Stock Manipulation Creates Havoc for Investors
Look before you leap is sage advice for arbitrageurs and stock investors poised to snap up shares of a hot stock. But an inexplicable boost in the price and volume of a company's stock in the absence of good news actually may be the work of a stock manipulator who drives up the price and then profits by selling the artificially inflated shares.
If many manipulators are engaged in deceptive practices, average traders seeking valid information about a firm’s prospects and the true value of its stock may be driven out of the market, thereby reducing its efficiency. Although it’s too late to help those who lost money on Enron, Worldcom or Tyco, there are lessons to be learned, says Guojun Wu, assistant professor of finance at the University of Michigan Business School.

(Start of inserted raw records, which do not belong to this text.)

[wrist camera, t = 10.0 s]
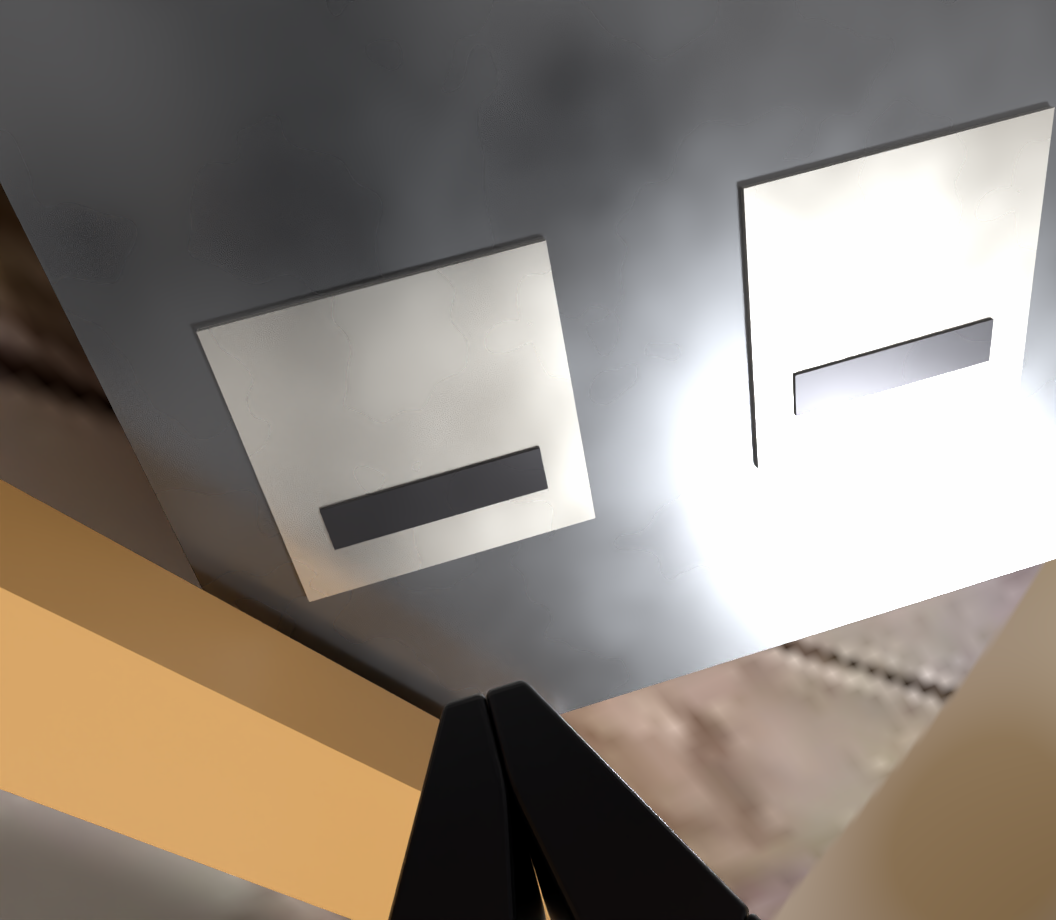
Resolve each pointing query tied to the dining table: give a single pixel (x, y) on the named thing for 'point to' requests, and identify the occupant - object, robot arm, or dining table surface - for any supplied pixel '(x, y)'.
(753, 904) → the dining table surface
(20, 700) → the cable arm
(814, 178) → the power supply unit
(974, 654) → the dining table surface
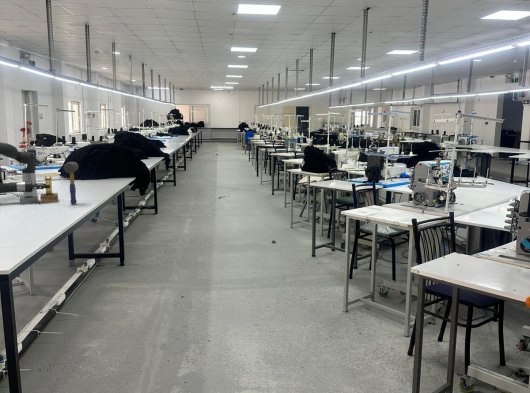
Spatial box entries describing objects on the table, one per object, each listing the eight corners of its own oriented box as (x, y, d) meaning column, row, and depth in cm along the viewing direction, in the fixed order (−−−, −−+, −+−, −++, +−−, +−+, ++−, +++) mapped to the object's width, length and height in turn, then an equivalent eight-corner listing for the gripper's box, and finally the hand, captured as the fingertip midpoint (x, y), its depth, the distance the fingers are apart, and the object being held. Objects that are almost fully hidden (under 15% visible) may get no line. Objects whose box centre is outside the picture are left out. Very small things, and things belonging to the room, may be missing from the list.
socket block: (21, 201, 309) (20, 196, 309) (38, 200, 314) (38, 195, 313) (19, 204, 299) (19, 198, 298) (37, 203, 303) (37, 197, 303)
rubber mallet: (76, 206, 297) (74, 162, 292) (65, 206, 296) (62, 162, 290) (81, 202, 309) (78, 160, 304) (70, 202, 308) (67, 160, 302)
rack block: (41, 200, 315) (41, 193, 314) (58, 199, 319) (57, 192, 319) (40, 203, 304) (40, 196, 303) (58, 202, 309) (57, 195, 308)
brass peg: (46, 201, 313) (45, 176, 310) (52, 200, 314) (51, 176, 312) (46, 201, 309) (44, 177, 306) (52, 201, 311) (51, 176, 308)
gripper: (23, 182, 297) (49, 181, 303) (25, 180, 309) (50, 179, 316) (24, 193, 298) (50, 192, 305) (25, 190, 311) (50, 189, 317)
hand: (50, 185), depth 310 cm, fingers open, 8 cm apart
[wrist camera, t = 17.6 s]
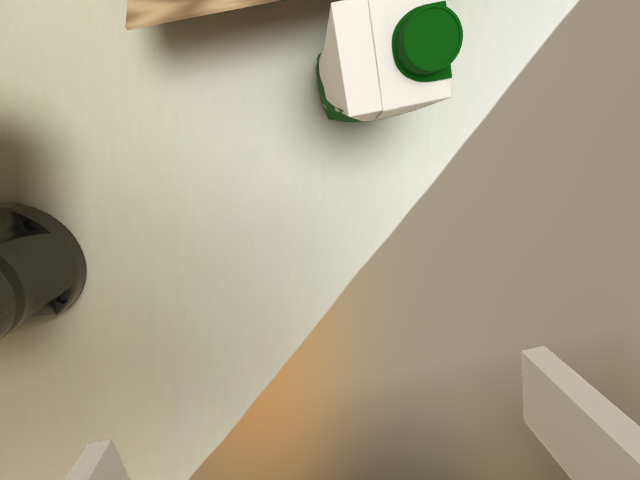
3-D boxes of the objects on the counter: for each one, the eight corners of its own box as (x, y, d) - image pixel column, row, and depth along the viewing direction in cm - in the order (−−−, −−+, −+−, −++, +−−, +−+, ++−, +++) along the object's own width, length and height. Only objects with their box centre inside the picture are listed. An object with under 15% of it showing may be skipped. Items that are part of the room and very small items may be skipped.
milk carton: (395, 114, 45) (473, 102, 26) (321, 128, 45) (344, 127, 26) (385, 33, 42) (463, -47, 23) (306, 49, 42) (320, -19, 23)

Wu and colleague Rajesh K. Aggarwal of Dartmouth College’s Tuck School of Business studied 51 of 142 stocks involved in litigation with the Securities and Exchange Commission over stock-market manipulation from 1990 to 2001. In their analysis and modeling, they observed most manipulation cases occur in small, illiquid markets, such as the OTC Bulletin Board and the Pink Sheets, which have much lower disclosure requirements for listed firms and less stringent securities regulations.
Their study, “Stock Market Manipulation---Theory and Evidence,” found that corporate insiders, brokers, underwriters, large shareholders and market makers are more likely to be stock manipulators. The reason, they say, is that these individuals are close to the information loop, so it is easier for them to pose as informed parties who have knowledge about the future value of stocks.
The most common type of manipulation, say Wu and Aggarwal, is inflating the stock price through wash trades and the use of nominee accounts (owned by essentially the same individual or group). The increased trading volume and price often attract the attention of investors or information-seekers.
Some manipulators also gain unfair advantage by spreading false information through stock promoters, news releases, SEC filings and Internet chat rooms and bulletin boards to encourage other information-seeking investors to purchase shares. The more information-seekers who can be drawn in, and the greater the market’s uncertainty about the true value of the stock, the higher the manipulator’s returns are likely to be, the researchers say. Manipulation also increases stock volatility, with stock prices rising throughout the manipulation period and then falling afterward.
Wu and Aggarwal argue that government regulators must play a strong role in discouraging manipulation while encouraging greater competition for information.
“These results are consistent with our model and suggest stock-market manipulation may have important impacts on market efficiency,” Wu said.